[Text-based design files]
--------------------
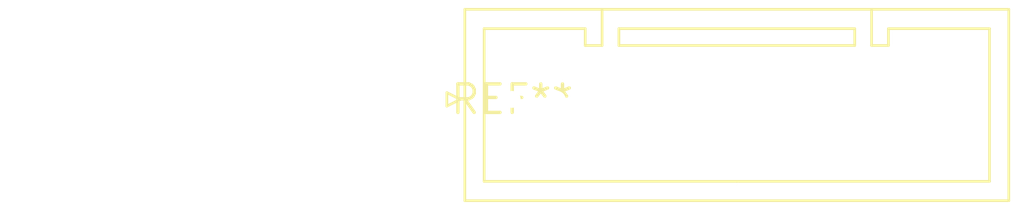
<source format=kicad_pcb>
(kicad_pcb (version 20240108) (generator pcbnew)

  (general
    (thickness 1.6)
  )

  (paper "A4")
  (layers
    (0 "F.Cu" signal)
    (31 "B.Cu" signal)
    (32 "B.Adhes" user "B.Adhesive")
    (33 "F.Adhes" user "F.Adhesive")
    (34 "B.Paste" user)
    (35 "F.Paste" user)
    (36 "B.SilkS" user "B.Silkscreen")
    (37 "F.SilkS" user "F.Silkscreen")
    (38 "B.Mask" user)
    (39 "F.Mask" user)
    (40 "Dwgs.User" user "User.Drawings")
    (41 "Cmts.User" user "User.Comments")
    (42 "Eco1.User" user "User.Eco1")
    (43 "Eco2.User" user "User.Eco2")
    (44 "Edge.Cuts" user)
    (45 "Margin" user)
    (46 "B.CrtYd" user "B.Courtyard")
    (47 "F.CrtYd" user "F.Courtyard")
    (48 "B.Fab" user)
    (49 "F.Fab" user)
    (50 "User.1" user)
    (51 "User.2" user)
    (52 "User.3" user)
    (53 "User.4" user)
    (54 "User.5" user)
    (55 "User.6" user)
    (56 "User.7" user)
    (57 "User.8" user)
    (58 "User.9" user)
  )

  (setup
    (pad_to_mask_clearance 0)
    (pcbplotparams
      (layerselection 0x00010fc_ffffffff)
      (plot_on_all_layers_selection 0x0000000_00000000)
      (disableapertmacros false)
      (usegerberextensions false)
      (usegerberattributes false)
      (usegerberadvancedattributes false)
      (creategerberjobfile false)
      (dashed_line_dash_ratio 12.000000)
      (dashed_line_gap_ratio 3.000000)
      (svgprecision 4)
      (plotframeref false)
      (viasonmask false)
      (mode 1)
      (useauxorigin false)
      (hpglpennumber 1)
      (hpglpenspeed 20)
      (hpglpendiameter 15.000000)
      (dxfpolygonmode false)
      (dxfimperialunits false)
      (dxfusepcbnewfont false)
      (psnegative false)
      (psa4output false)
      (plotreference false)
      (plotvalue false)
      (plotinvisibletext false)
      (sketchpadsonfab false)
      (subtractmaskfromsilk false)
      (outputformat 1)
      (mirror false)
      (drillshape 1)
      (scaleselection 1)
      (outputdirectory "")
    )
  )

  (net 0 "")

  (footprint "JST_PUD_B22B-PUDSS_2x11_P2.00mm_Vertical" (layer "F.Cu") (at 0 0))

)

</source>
--------------------
What the task requires :: Filter the entries down to the lines holding the string "SilkS". Copy each of those lines.

Output for this exercise ::
    (36 "B.SilkS" user "B.Silkscreen")
    (37 "F.SilkS" user "F.Silkscreen")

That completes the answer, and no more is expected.